LogicPrpBank: A Corpus for Logical Implication and Equivalence
Zhexiong Liu, Jing Zhang, Jiaying Lu, Wenjing Ma, Joyce C Ho
TL;DR
LogicPrpBank addresses the lack of labeled resources for propositional logic reasoning in mathematics by introducing a labeled corpus of $7093$ PLSs across six subjects. It combines ChatGPT-generated atomic PLSs with a template-based proposition composer to generate compound PLSs and labels their truth values, then benchmarks a spectrum of LMs from small to large on $P \rightarrow Q$ and $P \leftrightarrow Q$ reasoning. The study finds that subject complexity matters: small- to medium-scale LMs excel in calculus, geometry, and statistics but struggle in arithmetic and number theory, and increasing model size does not guarantee better propositional-logic reasoning, with 5-shot prompting often performing best. This work provides a resource and baseline insights for educational intelligent tutoring systems and future interdisciplinary reasoning tasks, and highlights the need for careful dataset construction when evaluating logic-focused capabilities.
Abstract
Logic reasoning has been critically needed in problem-solving and decision-making. Although Language Models (LMs) have demonstrated capabilities of handling multiple reasoning tasks (e.g., commonsense reasoning), their ability to reason complex mathematical problems, specifically propositional logic, remains largely underexplored.
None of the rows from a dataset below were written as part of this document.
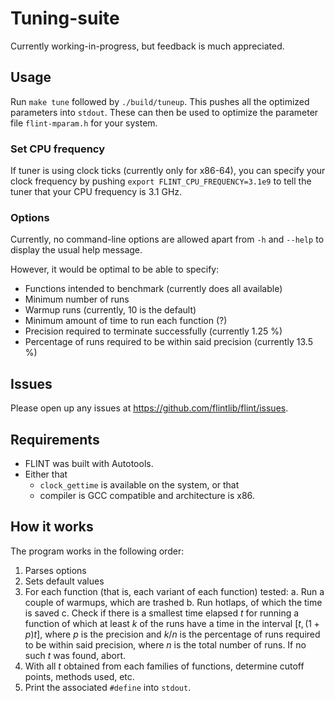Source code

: # Tuning-suite

Currently working-in-progress, but feedback is much appreciated.

## Usage

Run `make tune` followed by `./build/tuneup`. This pushes all the optimized
parameters into `stdout`. These can then be used to optimize the parameter file
`flint-mparam.h` for your system.

### Set CPU frequency

If tuner is using clock ticks (currently only for x86-64), you can specify your
clock frequency by pushing `export FLINT_CPU_FREQUENCY=3.1e9` to tell the tuner
that your CPU frequency is 3.1 GHz.

### Options

Currently, no command-line options are allowed apart from `-h` and `--help` to
display the usual help message.

However, it would be optimal to be able to specify:

- Functions intended to benchmark (currently does all available)
- Minimum number of runs
- Warmup runs (currently, 10 is the default)
- Minimum amount of time to run each function (?)
- Precision required to terminate successfully (currently 1.25 %)
- Percentage of runs required to be within said precision (currently 13.5 %)

## Issues

Please open up any issues at <https://github.com/flintlib/flint/issues>.

## Requirements

- FLINT was built with Autotools.
- Either that
  * `clock_gettime` is available on the system, or that
  * compiler is GCC compatible and architecture is x86.

## How it works

The program works in the following order:

1. Parses options
2. Sets default values
3. For each function (that is, each variant of each function) tested:
   a. Run a couple of warmups, which are trashed
   b. Run hotlaps, of which the time is saved
   c. Check if there is a smallest time elapsed $t$ for running a function of
      which at least $k$ of the runs have a time in the interval
      $[t, (1 + p) t]$, where $p$ is the precision and $k / n$ is the percentage
      of runs required to be within said precision, where $n$ is the total
      number of runs. If no such $t$ was found, abort.
4. With all $t$ obtained from each families of functions, determine cutoff
   points, methods used, etc.
5. Print the associated `#define` into `stdout`.
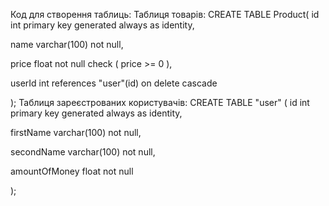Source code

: Код для створення таблиць:
Таблиця товарів:
CREATE TABLE Product(
id int primary key generated always as identity,

name varchar(100) not null,

price float not null check ( price >= 0 ),

userId int references "user"(id) on delete cascade

);
Таблиця зареєстрованих користувачів:
CREATE TABLE "user" (
id int primary key generated always as identity,

firstName varchar(100) not null,

secondName varchar(100) not null,

amountOfMoney float not null

);
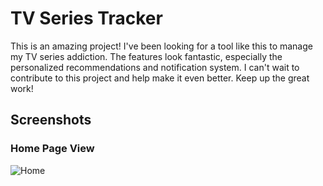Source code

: # TV Series Tracker
This is an amazing project! I've been looking for a tool like this to manage my TV series addiction. The features look fantastic, especially the personalized recommendations and notification system. I can't wait to contribute to this project and help make it even better. Keep up the great work!

## Screenshots

### Home Page View

![Home](https://github.com/gihantha/tv-series-tracker/assets/42207039/b50e0444-d3fd-4399-bc02-d3062f36a077)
This lack of exploration can be attributed to the limited availability of annotated corpora. Here, we present a well-labeled propositional logic corpus, LogicPrpBank, containing 7093 Propositional Logic Statements (PLSs) across six mathematical subjects, to study a brand-new task of reasoning logical implication and equivalence. We benchmark LogicPrpBank with widely-used LMs to show that our corpus offers a useful resource for this challenging task and there is ample room for model improvement.